Diadopsi dari cover buku Dekolonisasi Metodologi

DI INDONESIA banyak sekali peneliti, dosen dan akademisi. Mereka menghasilkan karya ilmiah yang tidak sedikit. Tugas akhir kuliah, penelitian, buku, jurnal ilmiah dan lain-lain. Semua itu membentuk suatu ilmu dan pengetahuan tersendiri. Karena semua penciptanya adalah orang Indonesia, boleh kiranya jika kita sebut saja itu semua sebagai pengetahuan Indonesia.

Pengetahuan Indonesia yang dihasilkan para ilmuwan Indonesia itu, sayangnya masih banyak yang fotokopian, alias hasil jiplakan atau plagiasi dari karya-karya lain. Ataupun kalau tidak, hasil penelitian itu memaksakan teori-teori dari luar. Peneliti hanya berlindung di balik teori-teori besar. Meski sebagian besar tidak klop, akan tetapi realitas di Indonesia tetap “dibaca” dengan teori tersebut. Alhasil, bukan ketersingkapan realitas yang didapat, tapi pemerkosaan realitas.

Patron dari pengetahuan luar yang hadir juga dalam teori-teorinya sering memaksa ilmuwan untuk tidak memihak pada realitasnya sendiri, realitas keindonesiaan yang tentunya berbeda dengan semua realitas di negara lain.

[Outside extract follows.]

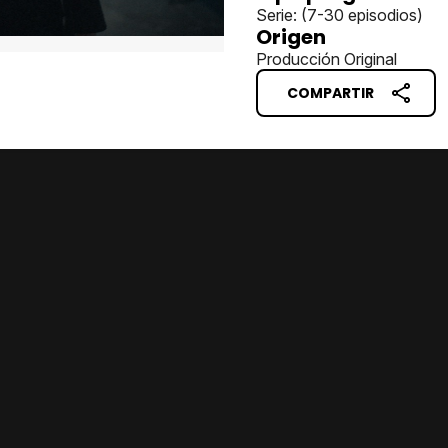
Serie: (7-30 episodios)
Origen
Producción Original
COMPARTIR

Ilmuwan banyak yang tidak mempunyai keberpihakan terhadap realitas keindonesiaan, seperti kebinekaan. Pada akhirnya, ilmu pengetahuan hasil dari proses keilmuan seperti itu hanya menghasilkan semacam pameran seminar tanpa pelaksanaan keseharian. Pengetahuan yang dhasilkan menjadi amat berjarak dengan realitas sebenarnya.

Tak heran jika kemudian masyarakat seringkali mencibir atau bahkan merendahkan setiap ada akademisi atau mahasiswa yang “turun gunung.” Barangkali, cibiran itu berangkat dari pengalaman masyarakat yang menilai bahwa akademisi memang sudah demikian berjarak dengan mereka. Ada gap yang semakin menganga lebar antara kehidupan dan pengetahuan.

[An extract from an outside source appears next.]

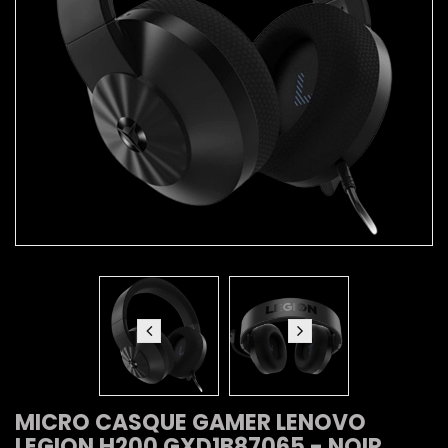
MICRO CASQUE GAMER LENOVO
LEGION H200 GXD1B87065 - NOIR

Bagaimana tidak? Nyatanya suatu hari saya melihat judul tugas akhir mahasiswa seperti ini: “Rendahnya Tingkat Kesadaran Warga di Daerah X terhadap Kesehatan” untuk menjelaskan banyaknya kobong (jamban) di sungai. Atau “Rendahnya Keinginan Belajar Agama Masyarakat di Daerah X” untuk menjelaskan sepinya kegiatan mengaji di suatu tajug di daerah tertentu. Dan banyak lagi laporan penelitian sejenis yang terus dibiarkan bereproduksi dari tahun ke tahun. Penelitian tanpa ruh yang mencoba keras untuk mendapatakan “objektifitas” tapi kemudian terjebak ke dalam justifikasi-dominasi yang berkedok ilmu pengetahuan.

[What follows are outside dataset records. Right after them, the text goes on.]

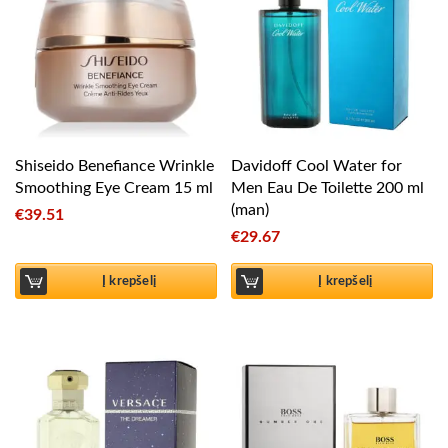
Shiseido Benefiance Wrinkle
Davidoff Cool Water for
Smoothing Eye Cream 15 ml
Men Eau De Toilette 200 ml
(man)
€
39.51
€
29.67
Į krepšelį
Į krepšelį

Tentunya kita juga sering mendengar bahwa profesor A mendapatkan gelarnya dari cara yang tidak benar. Dia memfotokopi karya orang lain dan melegitimasinya sebagai karyanya sendiri. Atau dia memeras akal dan pemikiran mahasiswanya yang kemudian disulap menjadi hasil kontemplasi dan penelitiannya sendiri. Atau juga kita mendengar kejahatan intelektual dengan dibukanya pintu-pintu jasa pembuatan tugas akhir. Wowww. Dan Anda boleh percaya, masih banyak lagi yang lainnya.

Kembali ke masalah keberpihakan kepada realitas, kebijakan politik juga sering mempengaruhi ilmu. Elit politik yang cenderung menginginkan homogenisasi mengaburkan orientasi pengetahuan. Pengetahuan sosial menjadi tidak berbasis pada kerakyatan tapi pada apa yang diinginkan. Demikian yang seperti itu terjadi di Indonesia meskipun jelas hal itu berbahaya.

Sekadar bercerita, di India, ilmuwan sosialnya memrotes keras kolonisasi pengetahuan oleh Barat. Protes tersebut mereka lakukan setelah sekian lama mereka mempelajari dan menguasai semua pengetahuan yang berasal dari Barat. Setelah menguasainya, mereka pun mendapati banyaknya kelemahan-kelemahan dalam keilmuan tersebut. Kelimuan yang terus dipaksakan Barat untuk dipercayai sebagai sesuatu yang benar (yang ilmiah, pen.) oleh bangsa lain itu ternyata juga cacat.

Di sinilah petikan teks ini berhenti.